*** DATA SHOWN ***

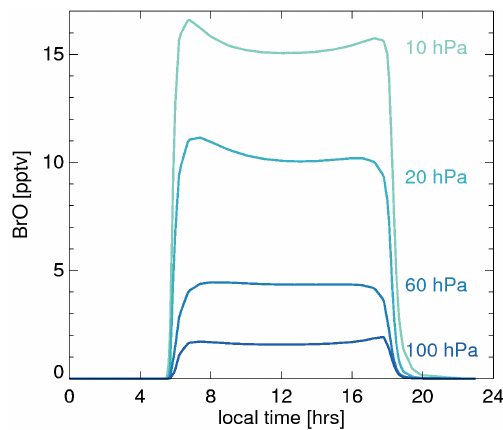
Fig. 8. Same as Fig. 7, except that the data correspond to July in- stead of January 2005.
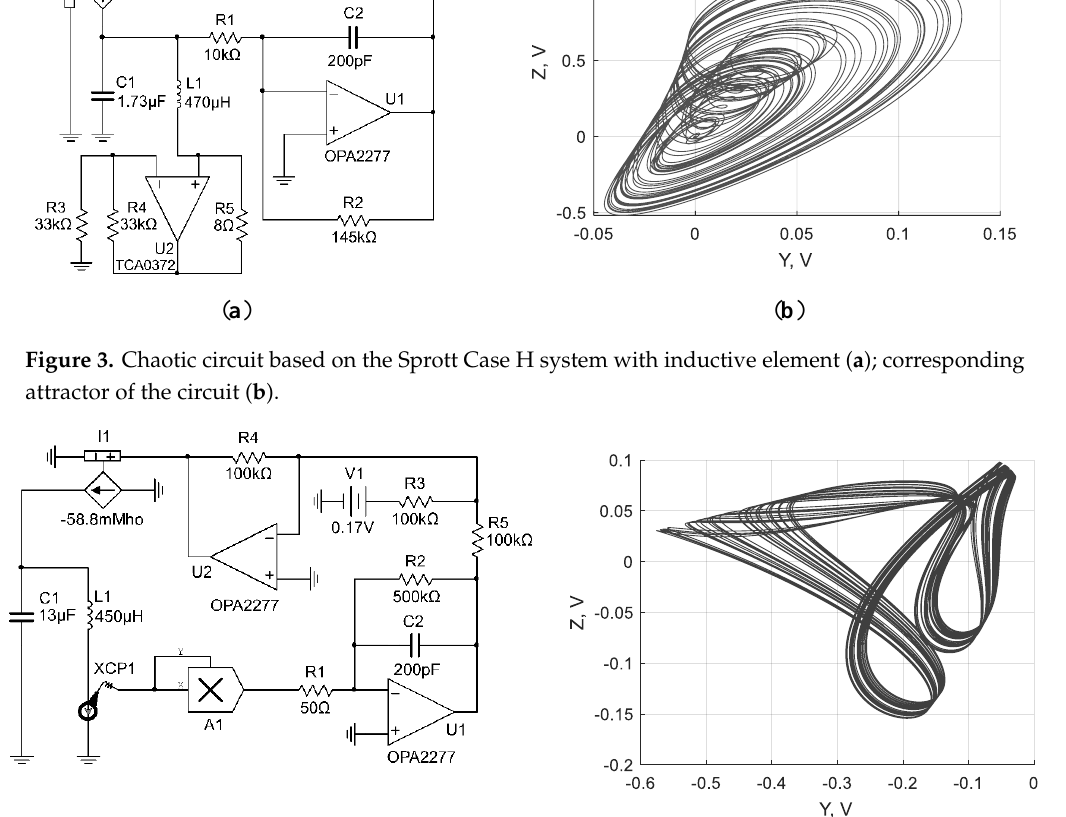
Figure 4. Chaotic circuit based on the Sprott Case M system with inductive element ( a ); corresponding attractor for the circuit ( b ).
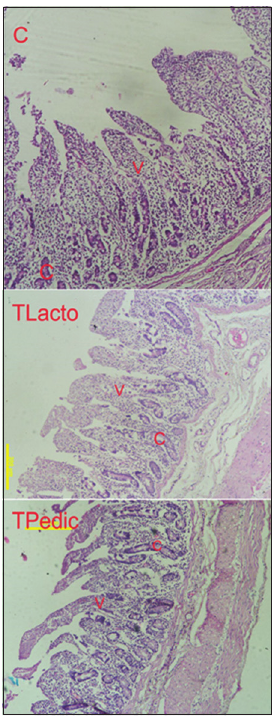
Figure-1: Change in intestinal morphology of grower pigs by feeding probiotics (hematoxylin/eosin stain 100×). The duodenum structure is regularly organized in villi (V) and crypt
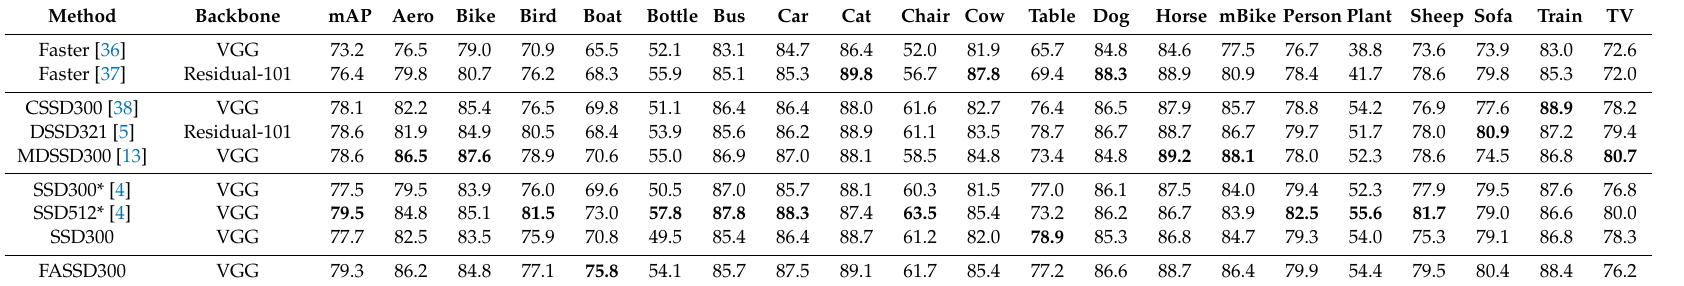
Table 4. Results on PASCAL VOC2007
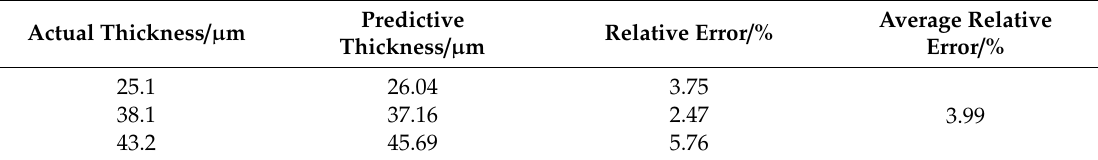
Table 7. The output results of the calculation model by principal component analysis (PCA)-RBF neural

***

◆ TASK STATEMENT: Up to and including the line that holds "Figure 4. Chaotic", restate word for word each line of the records from their start, and only those lines, leaving out the pictures.

◆ TASK SOLUTION:
Fig. 8. Same as Fig. 7, except that the data correspond to July in- stead of January 2005.
Figure 4. Chaotic circuit based on the Sprott Case M system with inductive element ( a ); corresponding attractor for the circuit ( b ).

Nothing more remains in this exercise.